Intervention publique à l’occasion de la sortie du livre Histoire et Mémoires de Satolas-et-Bonce

C’est avec grand bonheur que je me joins à l’équipe municipale pour vous présenter l’aboutissement de sa volonté depuis longtemps exprimée de voir posées sur le papier l’histoire et les mémoires de votre village. Ce fut celle d’abord de Brigitte Marcelo et Jean Besson, ce fut celle renouvelée de la nouvelle équipe municipale représentée par Damien Michallet et au sein de laquelle Véronique Canet a été mon interlocutrice.

Ce livre est le résultat de deux années de travail. Je peux vous assurer que je n’ai pas ménagé mes efforts pour qu’il soit le plus complet et le plus agréable à lire.

Il a nécessité de nombreuses rencontres et recherches dans les archives. Je dois dire que Satolas-et-Bonce est particulièrement bien dotée en la matière. Les documents ont été conservés en très bon état et il est possible aujourd’hui d’y trouver des manuscrits datant de la Révolution, ce qui est tout à fait remarquable. J’ai eu grand plaisir à parcourir ces documents, et en tirer les faits importants pour l’histoire de ce village.

Je suis également allée à la rencontre d’habitants. Je dois dire que tout le monde a joué le jeu de ce parcours collaboratif. Chacun a pu apporter sa pierre à l’édifice par un témoignage ou une photo tirée d’un vieil album. Bien sûr, j’ai dû limiter le nombre de mes visites. J’espère néanmoins que les personnes que je n’aurais pas rencontrées retrouveront leurs souvenirs intacts ou presque.

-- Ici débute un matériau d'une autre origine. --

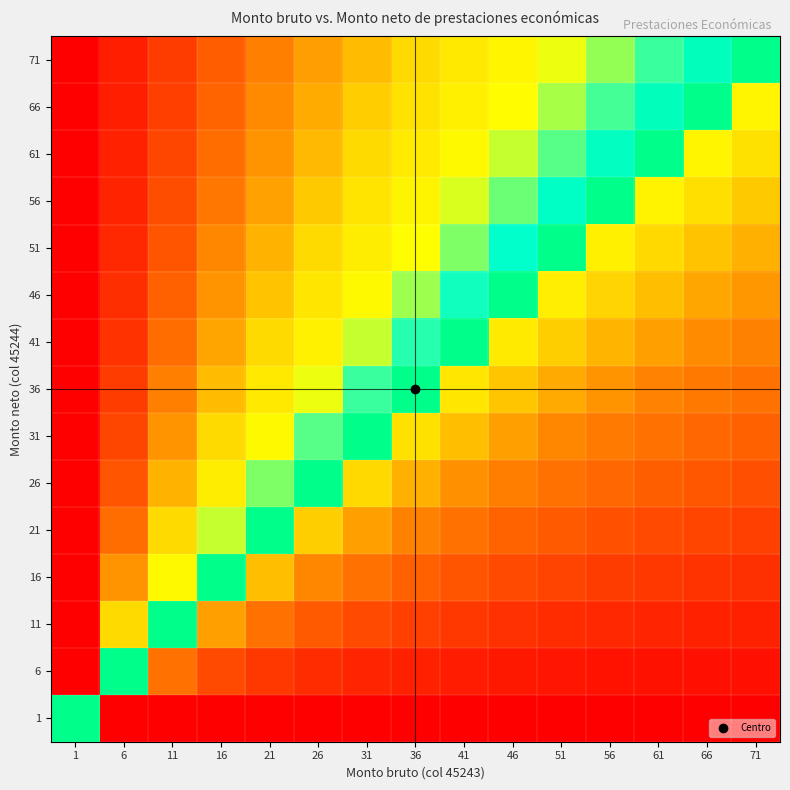

What is the spread (max minus min) of values at 46?

1.4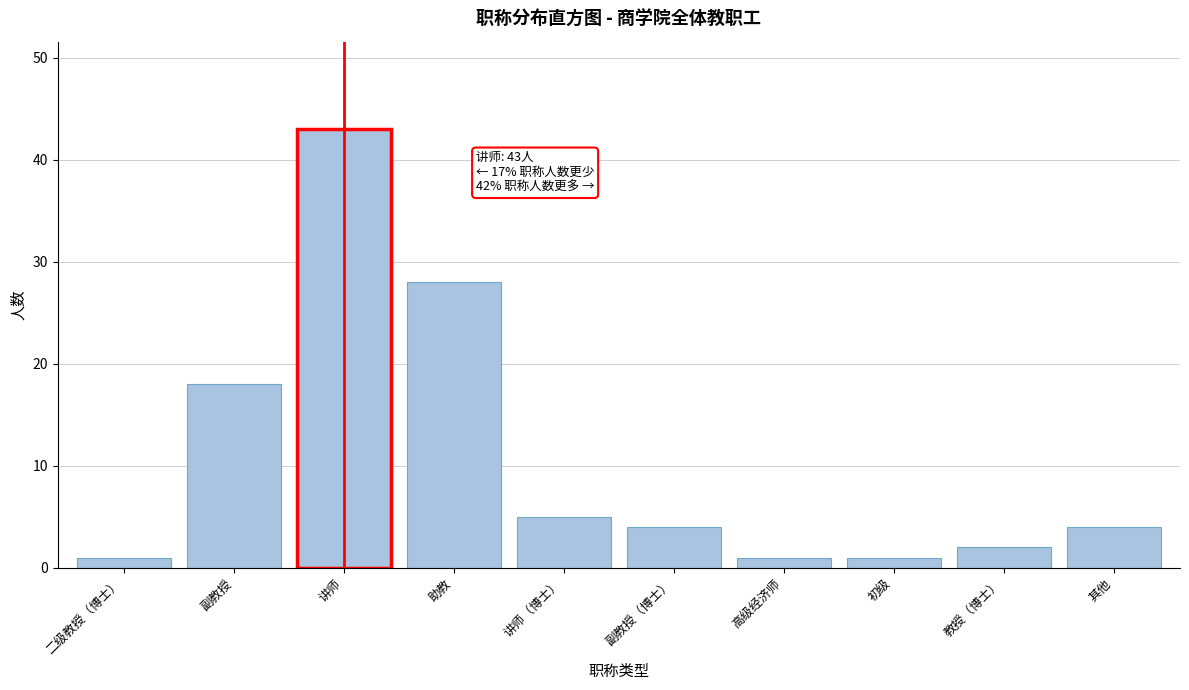

Reading left to right, what are all the values shown in this chart?

1	18	43	28	5	4	1	1	2	4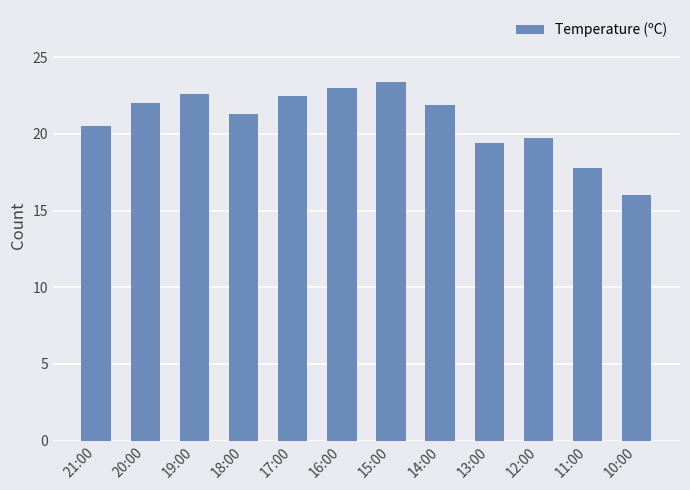

Which category has the highest value across all series?

15:00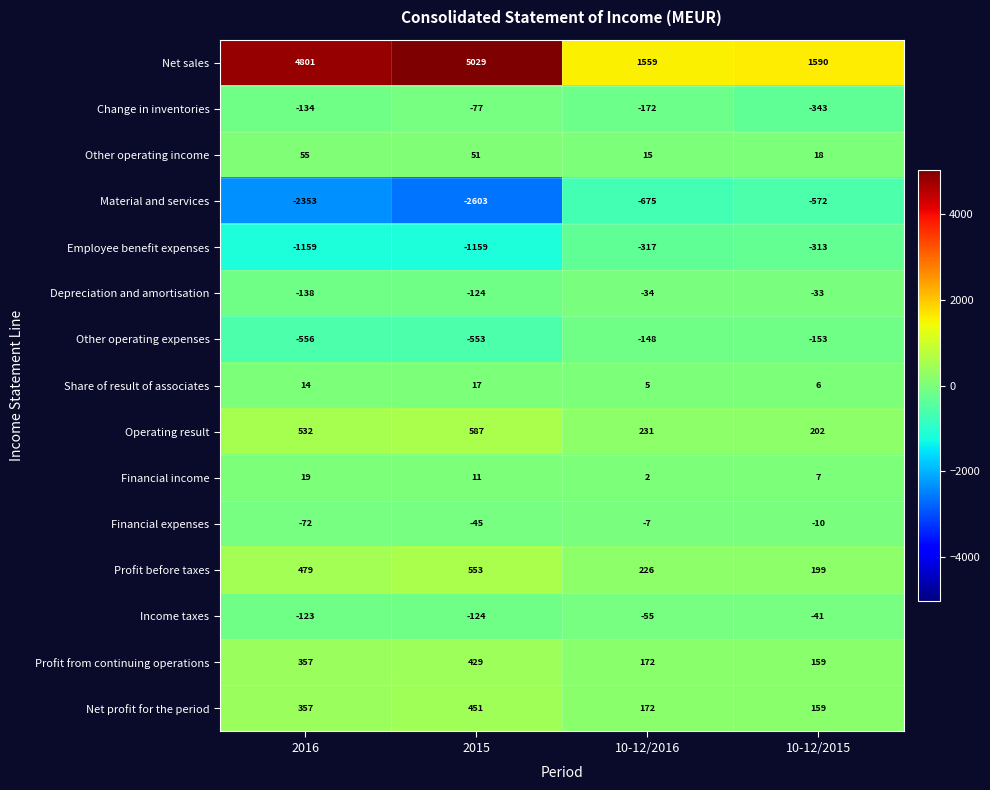

Which series has the widest spread of values?

Net sales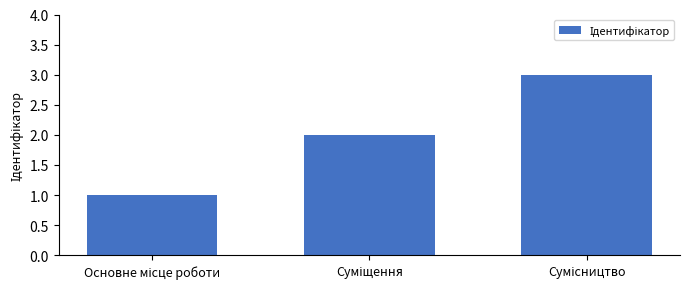

How many data points are less than 2?

1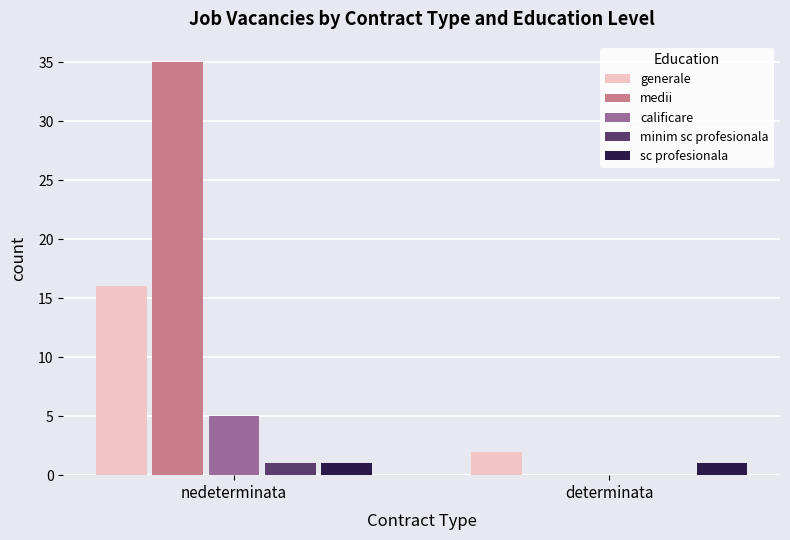

What is the difference between the calificare values at nedeterminata and determinata?

5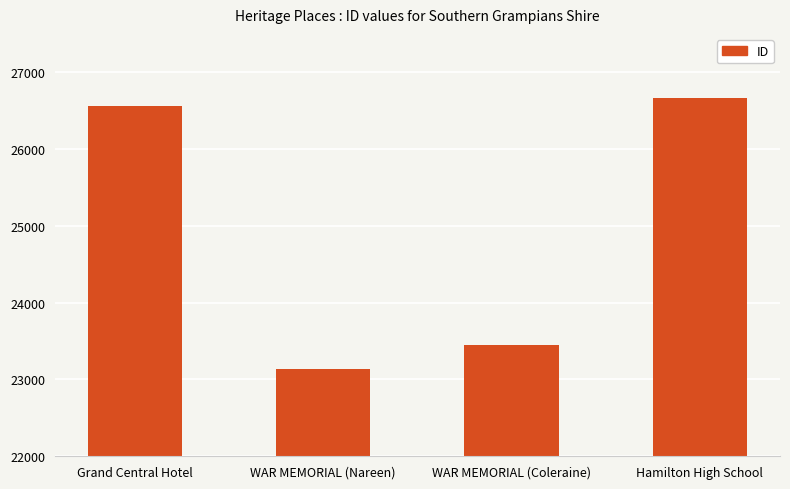

What is the greatest value displayed?

26670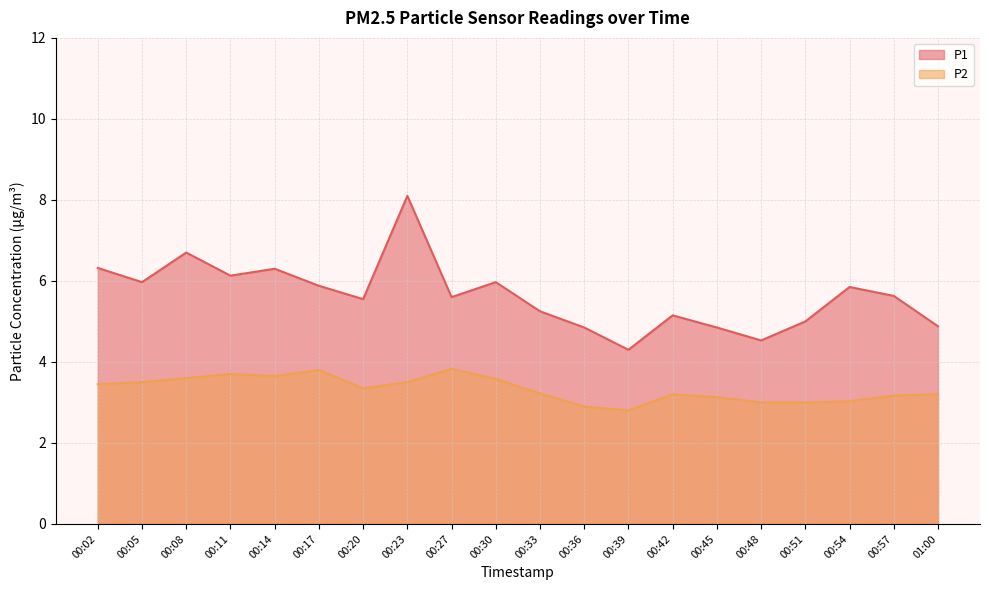

What is the label of the 20th point from the right?

00:02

Archives et rencontres sont donc les deux composantes qui m’ont permis d’arriver à ce résultat, c’est-à-dire à un livre traitant tout à la fois de l’histoire très ancienne de Satolas-et-Bonce, l’histoire rurale, artisanale et commerçante, l’histoire civile et religieuse jusqu’à nos jours.

Il émerge de cette rétrospective quelques éléments essentiels du patrimoine actuel : les pierres à cupules, le château, les croix des chemins, le nom des rues et de la place publique, et ce que nous avons tendance à négliger, mais qui est constitutif de l’identité de ce pays : les mûriers ou les maisons en pisé.

Pourtant, il faut le dire, et je le répète à la sortie de chacun de mes livres, certains d’entre vous seront déçus. Pourquoi ?

Mon activité m’amène à travailler avec les particuliers qui souhaitent transmettre leur histoire de vie, ce qu’on appelle un peu pompeusement leur biographie. Souvent, la personne s’inquiète de devoir concentrer en quelques pages une vie très riche en événements…

Que dire alors d’un récit qui regroupe un village tout entier sur plusieurs siècles ? Chacun comprendra aisément qu’en 300 pages, on ne peut avoir qu’une vision très partielle de ce qui s’est réellement passé ici.

Voilà pourquoi certains resteront sur leur faim. Je les entends déjà, maugréant, lancer un : « Il aurait fallu dire ceci, ça ne s’est pas passé ainsi… ou elle n’a pas parlé de cela… »

Je serai la première à les entendre et à déplorer ces défauts. Mais c’est le propre de la mémoire que d’être sélective et d'apprécier différemment une histoire commune… Malheureusement, c’est lorsqu’on tient le livre entre ses mains que l’on comprend comment, et ce qu’il aurait fallu exprimer au moment de son élaboration.

Ce que je peux affirmer ce soir, c’est ma volonté permanente d’être allée au plus près des interrogations, des crises, ou de la pensée dominante des différentes époques que le livre traverse, même si bien sûr, d’autres choses auraient pu être écrites.

Je laisse aux personnes qui le souhaitent le soin de mener ce complément d’enquête qui leur permettrait de constituer le volume II des aventures de Satolas-et-Bonce.

Pour l’heure, je souhaite à tous une excellente lecture.